| Required work |
In the sermon on the mystery of the church, which verse is cited for the mystery that was hid in God from the beginning of the world?

Series: Great Doctrines
Now, the message this morning is a continuation of the one we introduced last Sunday morning which is The Mystery of the Church. Now, as you have opportunity, you can or cannot, but if you would like, turn through the Bible with me as I speak of these different verses in the third chapter of the Book of Ephesians.
We were speaking last Sunday morning in the third chapter of the Book of Ephesians of the mystery that was hid in God from the beginning of the world. That is in Ephesians 3:9. Paul starts it off saying that:
Ye have heard of the dispensation of the grace of God which is given me:
How that by revelation God made known unto me the mystery; (as I wrote afore in few words,
Whereby, when ye read, ye may understand my knowledge in the mystery of Christ) – this mystery
Which in other ages was not made known unto the sons of men, it is now revealed unto His holy apostles and prophets by the Spirit;
That the Gentiles should be fellowheirs, of the same body, partakers of His promise in Christ by the gospel. –
Now the ninth verse –
To make all men know what is the dispensation of the mystery, which from the beginning of the world hath been hid in God, who created all things by Christ:
To the intent that now unto principalities and powers and heavenly places might be known by the church the manifold wisdom of God,
According to the eternal purpose which He purposed in Christ Jesus our Lord. [Ephesians 3:2-6, 9-11]
Now, the mystery was this: a mystery is something that reason, rationality, men’s thinking could never discover. You would never have produced it; you would never have thought it. A mystery is something that can only be made known by the revelation of God. And a mystery, this thing that reason by itself, human mind by itself, could never discover, but it has to be revealed by God – this mystery is something that is hidden in the counsels of God: something God intends to do, but He doesn’t let it be known. He doesn’t reveal it until the appointed time.

| Source information |
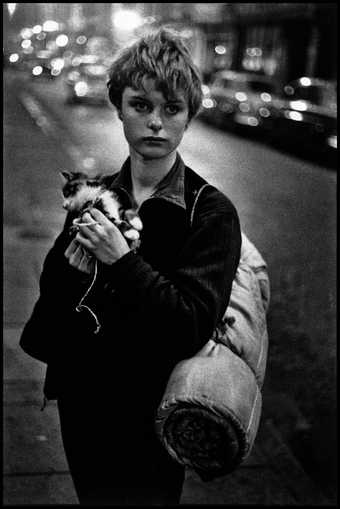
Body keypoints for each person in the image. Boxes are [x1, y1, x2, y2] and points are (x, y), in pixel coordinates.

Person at [20, 27, 241, 505]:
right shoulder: (94, 195)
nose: (156, 123)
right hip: (83, 403)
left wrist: (122, 262)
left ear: (189, 116)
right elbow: (55, 296)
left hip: (153, 414)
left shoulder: (210, 212)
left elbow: (191, 325)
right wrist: (70, 270)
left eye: (172, 109)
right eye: (141, 106)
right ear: (118, 107)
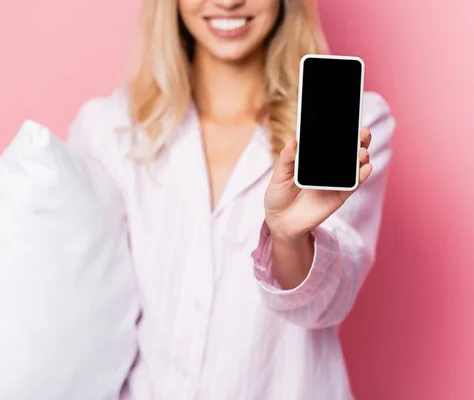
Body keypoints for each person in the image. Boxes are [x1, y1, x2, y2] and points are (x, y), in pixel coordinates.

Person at [67, 0, 395, 398]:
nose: (227, 1)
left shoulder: (351, 123)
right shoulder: (109, 129)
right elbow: (85, 312)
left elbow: (323, 306)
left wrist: (288, 237)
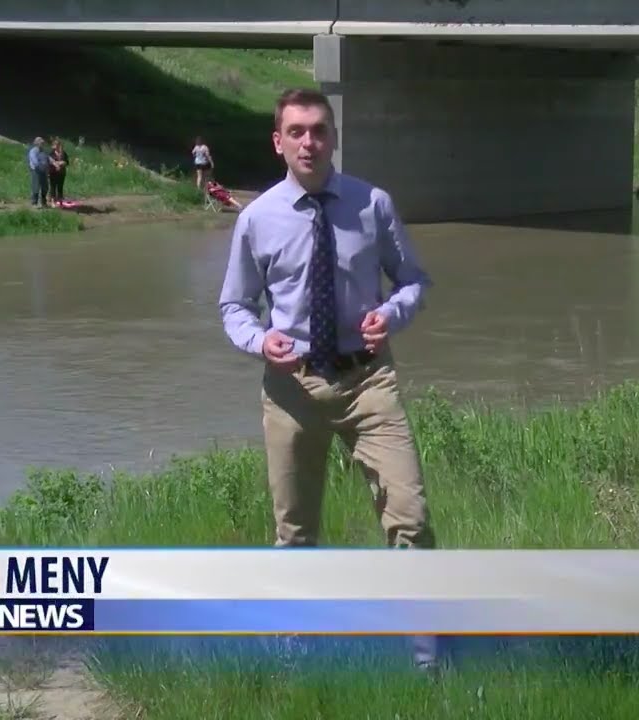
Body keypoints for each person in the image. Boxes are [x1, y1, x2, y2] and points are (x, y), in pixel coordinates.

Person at [217, 87, 439, 671]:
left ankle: (425, 659)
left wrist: (391, 313)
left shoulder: (373, 205)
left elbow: (414, 279)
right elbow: (234, 307)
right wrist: (259, 340)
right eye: (296, 132)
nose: (308, 142)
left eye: (318, 130)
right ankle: (298, 653)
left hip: (369, 383)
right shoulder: (256, 219)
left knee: (410, 519)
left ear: (333, 137)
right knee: (294, 531)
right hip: (292, 389)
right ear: (278, 143)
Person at [26, 137, 50, 208]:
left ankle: (43, 202)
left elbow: (48, 158)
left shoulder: (43, 151)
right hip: (36, 171)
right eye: (41, 143)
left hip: (44, 171)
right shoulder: (33, 151)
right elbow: (34, 161)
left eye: (43, 143)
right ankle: (34, 202)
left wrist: (54, 162)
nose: (42, 144)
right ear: (37, 143)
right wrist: (41, 165)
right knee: (36, 186)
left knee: (45, 187)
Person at [47, 139, 70, 206]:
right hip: (53, 172)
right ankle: (52, 201)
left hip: (61, 173)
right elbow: (49, 162)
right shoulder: (51, 153)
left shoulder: (63, 153)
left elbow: (67, 162)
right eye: (55, 145)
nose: (57, 146)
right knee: (53, 187)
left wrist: (62, 163)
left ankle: (60, 201)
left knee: (60, 187)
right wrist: (56, 163)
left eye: (58, 145)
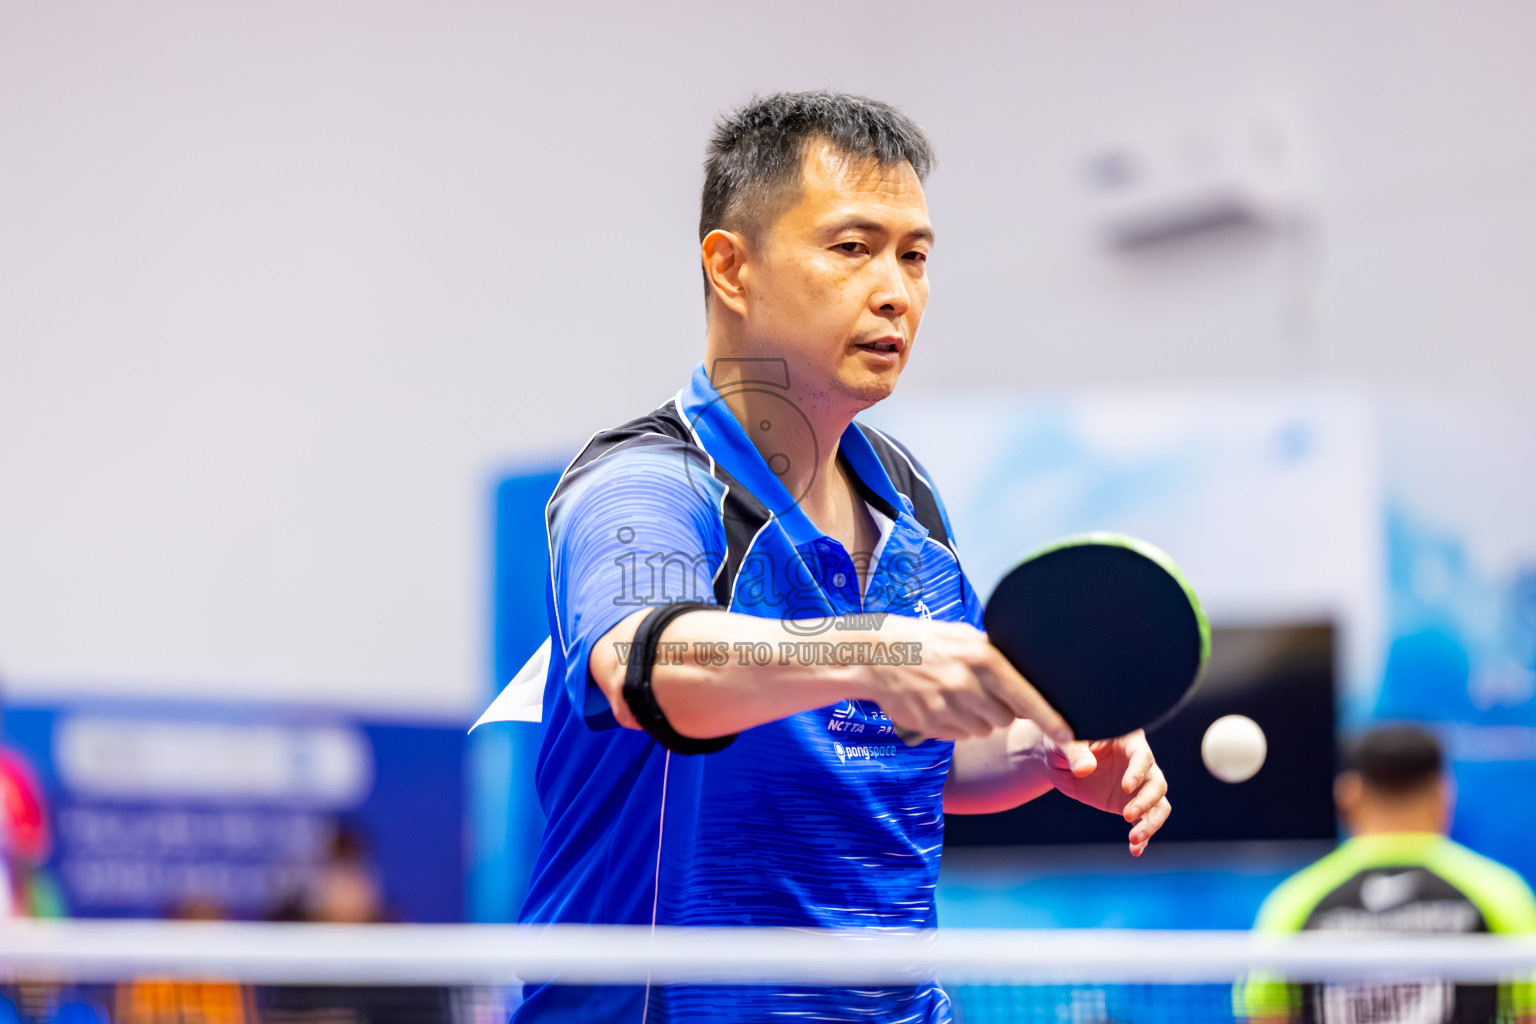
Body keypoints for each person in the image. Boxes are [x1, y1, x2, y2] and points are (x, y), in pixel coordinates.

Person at [513, 91, 1171, 1023]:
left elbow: (914, 752)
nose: (896, 290)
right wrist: (879, 648)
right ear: (731, 267)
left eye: (915, 256)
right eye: (852, 248)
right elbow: (642, 661)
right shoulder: (648, 485)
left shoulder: (909, 503)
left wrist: (1040, 751)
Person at [1240, 724, 1536, 1023]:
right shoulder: (1500, 894)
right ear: (1443, 795)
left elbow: (1267, 1017)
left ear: (1348, 796)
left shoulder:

| Answer space |
Ephesians 3:9